I made it through the rest of that Sunday chastising myself for the most careless thing I had ever done since becoming a mother! On the other hand, I realized something very special had taken place, which relieved my dreadful feelings. For my baby to land in the middle of the basement floor meant that she flew out of the walker as it fell down the steps. She must have gone airborne through the open handrail and dropped about six feet to the concrete floor, without even a throw rug to soften her landing. And yet, here she was, fine. How was that possible? My brief but heart-felt prayer had been answered.
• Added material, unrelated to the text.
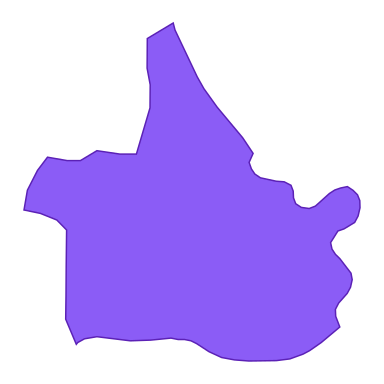 Thosan, Hwanghae-bukto, North Korea (Robinson projection)
{"feature_id": "82179303B9528454471639", "entity_name": "Thosan", "entity_type": "district", "adm_level": 2, "iso_a3": "PRK", "parent_name": "North Korea", "parent_adm1": "Hwanghae-bukto", "projection": "robinson", "projection_center": [126.762, 38.336], "detail": "fine", "context": "isolated", "style": "filled", "palette": "violet", "viewbox_px": 384, "rotation_deg": 0, "n_neighbors": 0, "source": "geoboundaries", "source_scale": "gbopen_adm2", "svg_char_len": 1151}
<svg xmlns="http://www.w3.org/2000/svg" viewBox="0 0 384 384"><path d="M250.4,159.5L253.1,153.4L242.7,137.8L217.1,107.1L203.9,88.7L197.2,76.8L175.0,30.0L173.2,23.0L147.3,38.5L147.2,55.0L147.1,68.2L150.2,84.8L150.0,107.9L143.2,131.0L136.4,154.1L120.0,154.1L96.9,150.7L80.4,160.6L67.2,160.6L47.5,157.2L37.5,170.4L27.4,190.2L24.0,210.0L40.4,213.4L56.8,220.0L66.6,230.0L66.2,266.3L66.0,296.1L65.7,319.2L76.3,344.3L77.8,342.5L84.5,338.8L96.9,336.7L130.3,340.8L150.8,340.1L171.0,338.1L178.1,339.5L184.5,339.5L191.0,340.8L196.6,343.6L209.0,351.7L221.6,357.5L234.5,359.9L248.9,361.0L276.4,360.6L289.9,358.9L303.1,354.1L309.5,350.7L321.3,342.5L339.8,327.0L335.7,316.3L335.4,309.4L338.7,303.0L347.2,293.4L350.5,287.3L352.2,279.7L351.0,273.2L339.8,258.6L335.4,254.3L332.0,249.1L330.6,242.6L337.9,231.0L344.0,228.9L354.7,222.4L358.1,216.0L360.0,207.8L359.8,200.6L357.5,194.8L353.0,190.3L347.4,186.6L340.6,188.0L334.8,190.0L329.4,193.5L315.4,206.1L309.2,208.5L301.3,207.4L295.7,203.7L293.5,197.9L293.2,191.1L291.0,185.3L284.2,181.8L276.1,181.2L260.4,177.8L254.8,174.0L251.4,168.9L249.1,162.4L250.4,159.5Z" fill="#8b5cf6" stroke="#5b21b6" stroke-width="1.5"/></svg>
During the days ahead, the horrible guilt subsided, and my baby continued to be fine and healthy. It was many years before I shared this story with anyone, for obvious reasons. I was reluctant to do so but yet was anxious to tell of the miracle that had taken place. Gratitude fills my heart now as I return to the present moment in my retirement home. Looking at the pictures in my collage of Lisa’s wedding, my son-in-law, and her two beautiful children, I’m no longer ashamed to tell this story. I know full well that none of this would have been possible without divine help on that day so long ago. I have come to believe that a very speedy angel caught my baby in mid-air and laid her softly on the concrete floor. There is no other possible explanation that comes into my mind after all these years. I often think of that Sunday and feel so special as I remember having my very own “angel in the basement.”
There are ever, for every soul, those that may be termed the guides or guardian angels that stand before the throne of grace and mercy.